• [Task to complete]: Each record below should be reproduced as it is written, with pictures left out entirely.

• [Entries shown]:
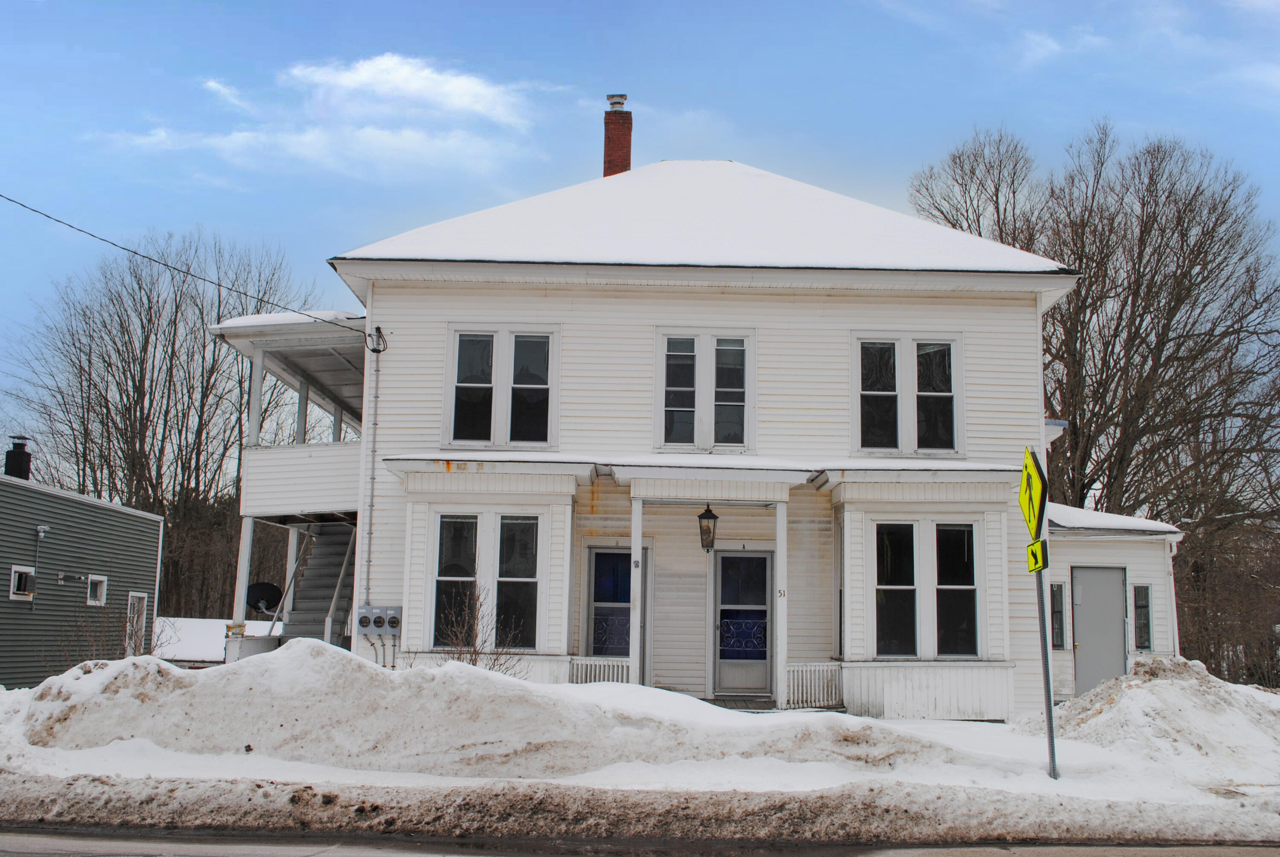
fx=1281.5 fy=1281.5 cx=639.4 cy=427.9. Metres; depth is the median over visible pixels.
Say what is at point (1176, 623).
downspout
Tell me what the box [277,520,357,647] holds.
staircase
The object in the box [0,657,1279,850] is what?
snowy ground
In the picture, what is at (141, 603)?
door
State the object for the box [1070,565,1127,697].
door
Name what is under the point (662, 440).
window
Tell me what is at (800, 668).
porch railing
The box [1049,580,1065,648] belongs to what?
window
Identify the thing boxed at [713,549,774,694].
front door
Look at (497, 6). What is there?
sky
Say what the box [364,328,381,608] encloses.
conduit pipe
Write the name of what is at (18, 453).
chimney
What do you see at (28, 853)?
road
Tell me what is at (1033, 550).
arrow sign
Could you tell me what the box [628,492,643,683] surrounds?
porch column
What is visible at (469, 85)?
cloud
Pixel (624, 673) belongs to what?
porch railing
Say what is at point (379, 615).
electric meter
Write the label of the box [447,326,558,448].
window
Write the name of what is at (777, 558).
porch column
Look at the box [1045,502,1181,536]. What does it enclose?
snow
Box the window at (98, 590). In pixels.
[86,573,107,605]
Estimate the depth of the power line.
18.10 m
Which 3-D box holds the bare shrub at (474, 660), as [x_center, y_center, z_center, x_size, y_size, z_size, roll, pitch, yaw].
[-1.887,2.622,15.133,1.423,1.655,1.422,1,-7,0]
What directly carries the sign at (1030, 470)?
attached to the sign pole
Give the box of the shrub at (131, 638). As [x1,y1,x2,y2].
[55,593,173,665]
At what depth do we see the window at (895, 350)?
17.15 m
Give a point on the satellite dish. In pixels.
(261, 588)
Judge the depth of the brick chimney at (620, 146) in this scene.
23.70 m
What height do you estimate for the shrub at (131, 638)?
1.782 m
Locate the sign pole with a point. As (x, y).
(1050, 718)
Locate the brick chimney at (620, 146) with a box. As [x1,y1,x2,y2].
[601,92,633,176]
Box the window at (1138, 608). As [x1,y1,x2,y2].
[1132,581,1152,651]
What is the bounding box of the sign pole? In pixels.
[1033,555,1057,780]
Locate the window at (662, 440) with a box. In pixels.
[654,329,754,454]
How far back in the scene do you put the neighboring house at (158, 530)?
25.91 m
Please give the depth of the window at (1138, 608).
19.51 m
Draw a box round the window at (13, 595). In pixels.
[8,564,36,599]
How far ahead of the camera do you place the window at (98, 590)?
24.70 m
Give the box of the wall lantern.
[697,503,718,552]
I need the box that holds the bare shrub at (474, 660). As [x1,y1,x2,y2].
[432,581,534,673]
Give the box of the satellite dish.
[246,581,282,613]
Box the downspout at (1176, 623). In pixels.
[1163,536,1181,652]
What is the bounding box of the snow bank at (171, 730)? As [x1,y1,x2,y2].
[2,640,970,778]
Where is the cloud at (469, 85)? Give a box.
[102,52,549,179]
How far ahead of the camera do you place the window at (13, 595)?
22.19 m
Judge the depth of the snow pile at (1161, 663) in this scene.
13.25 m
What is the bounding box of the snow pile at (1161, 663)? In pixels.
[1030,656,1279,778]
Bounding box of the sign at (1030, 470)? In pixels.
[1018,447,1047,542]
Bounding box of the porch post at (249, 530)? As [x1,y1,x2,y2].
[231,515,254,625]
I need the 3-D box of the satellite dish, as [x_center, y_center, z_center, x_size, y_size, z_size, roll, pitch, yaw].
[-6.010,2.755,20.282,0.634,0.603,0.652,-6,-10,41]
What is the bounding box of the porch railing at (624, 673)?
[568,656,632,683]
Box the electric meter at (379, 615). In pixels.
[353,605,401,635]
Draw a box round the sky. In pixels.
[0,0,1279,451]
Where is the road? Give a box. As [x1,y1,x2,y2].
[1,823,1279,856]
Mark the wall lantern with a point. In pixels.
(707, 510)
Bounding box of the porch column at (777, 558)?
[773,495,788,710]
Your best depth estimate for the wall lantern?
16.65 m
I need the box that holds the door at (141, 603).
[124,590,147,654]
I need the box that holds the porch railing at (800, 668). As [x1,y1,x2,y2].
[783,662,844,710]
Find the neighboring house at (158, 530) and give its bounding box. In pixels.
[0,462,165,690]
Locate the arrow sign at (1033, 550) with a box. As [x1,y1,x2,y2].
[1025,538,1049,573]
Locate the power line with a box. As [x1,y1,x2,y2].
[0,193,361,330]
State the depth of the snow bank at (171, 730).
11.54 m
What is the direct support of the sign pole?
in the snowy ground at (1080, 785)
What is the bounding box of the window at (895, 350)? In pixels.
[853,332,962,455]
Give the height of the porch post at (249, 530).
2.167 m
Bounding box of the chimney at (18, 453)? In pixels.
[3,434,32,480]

• [Response area]:
fx=1281.5 fy=1281.5 cx=639.4 cy=427.9. Metres; depth is the median over visible pixels.
Say what is at point (1176, 623).
downspout
Tell me what the box [277,520,357,647] holds.
staircase
The object in the box [0,657,1279,850] is what?
snowy ground
In the picture, what is at (141, 603)?
door
State the object for the box [1070,565,1127,697].
door
Name what is under the point (662, 440).
window
Tell me what is at (800, 668).
porch railing
The box [1049,580,1065,648] belongs to what?
window
Identify the thing boxed at [713,549,774,694].
front door
Look at (497, 6). What is there?
sky
Say what the box [364,328,381,608] encloses.
conduit pipe
Write the name of what is at (18, 453).
chimney
What do you see at (28, 853)?
road
Tell me what is at (1033, 550).
arrow sign
Could you tell me what the box [628,492,643,683] surrounds?
porch column
What is visible at (469, 85)?
cloud
Pixel (624, 673) belongs to what?
porch railing
Say what is at point (379, 615).
electric meter
Write the label of the box [447,326,558,448].
window
Write the name of what is at (777, 558).
porch column
Look at the box [1045,502,1181,536]. What does it enclose?
snow
Box the window at (98, 590). In pixels.
[86,573,107,605]
Estimate the depth of the power line.
18.10 m
Which 3-D box holds the bare shrub at (474, 660), as [x_center, y_center, z_center, x_size, y_size, z_size, roll, pitch, yaw].
[-1.887,2.622,15.133,1.423,1.655,1.422,1,-7,0]
What directly carries the sign at (1030, 470)?
attached to the sign pole
Give the box of the shrub at (131, 638). As [x1,y1,x2,y2].
[55,593,173,665]
At what depth do we see the window at (895, 350)?
17.15 m
Give a point on the satellite dish. In pixels.
(261, 588)
Judge the depth of the brick chimney at (620, 146) in this scene.
23.70 m
What height do you estimate for the shrub at (131, 638)?
1.782 m
Locate the sign pole with a point. As (x, y).
(1050, 718)
Locate the brick chimney at (620, 146) with a box. As [x1,y1,x2,y2].
[601,92,633,176]
Box the window at (1138, 608). As [x1,y1,x2,y2].
[1132,581,1152,651]
What is the bounding box of the sign pole? In pixels.
[1033,555,1057,780]
Locate the window at (662, 440) with a box. In pixels.
[654,329,754,454]
How far back in the scene do you put the neighboring house at (158, 530)?
25.91 m
Please give the depth of the window at (1138, 608).
19.51 m
Draw a box round the window at (13, 595). In pixels.
[8,564,36,599]
How far ahead of the camera do you place the window at (98, 590)?
24.70 m
Give the box of the wall lantern.
[697,503,718,552]
I need the box that holds the bare shrub at (474, 660). As [x1,y1,x2,y2].
[432,581,534,673]
Give the box of the satellite dish.
[246,581,282,613]
Box the downspout at (1176, 623). In pixels.
[1163,536,1181,652]
What is the bounding box of the snow bank at (171, 730)? As [x1,y1,x2,y2].
[2,640,970,778]
Where is the cloud at (469, 85)? Give a box.
[102,52,549,179]
How far ahead of the camera do you place the window at (13, 595)?
22.19 m
Judge the depth of the snow pile at (1161, 663) in this scene.
13.25 m
What is the bounding box of the snow pile at (1161, 663)? In pixels.
[1030,656,1279,778]
Bounding box of the sign at (1030, 470)? In pixels.
[1018,447,1047,542]
Bounding box of the porch post at (249, 530)? As [x1,y1,x2,y2].
[231,515,254,625]
I need the 3-D box of the satellite dish, as [x_center, y_center, z_center, x_size, y_size, z_size, roll, pitch, yaw].
[-6.010,2.755,20.282,0.634,0.603,0.652,-6,-10,41]
What is the bounding box of the porch railing at (624, 673)?
[568,656,632,683]
Box the electric meter at (379, 615). In pixels.
[353,605,401,635]
Draw a box round the sky. In pixels.
[0,0,1279,451]
Where is the road? Give a box. As [x1,y1,x2,y2].
[1,823,1279,856]
Mark the wall lantern with a point. In pixels.
(707, 510)
Bounding box of the porch column at (777, 558)?
[773,495,788,710]
Your best depth estimate for the wall lantern?
16.65 m
I need the box that holds the door at (141, 603).
[124,590,147,654]
I need the box that holds the porch railing at (800, 668). As [x1,y1,x2,y2].
[783,662,844,710]
Find the neighboring house at (158, 530) and give its bounding box. In pixels.
[0,462,165,690]
Locate the arrow sign at (1033, 550) with a box. As [x1,y1,x2,y2].
[1025,538,1049,573]
Locate the power line with a box. As [x1,y1,x2,y2].
[0,193,361,330]
State the depth of the snow bank at (171, 730).
11.54 m
What is the direct support of the sign pole?
in the snowy ground at (1080, 785)
What is the bounding box of the window at (895, 350)? In pixels.
[853,332,962,455]
Give the height of the porch post at (249, 530).
2.167 m
Bounding box of the chimney at (18, 453)? In pixels.
[3,434,32,480]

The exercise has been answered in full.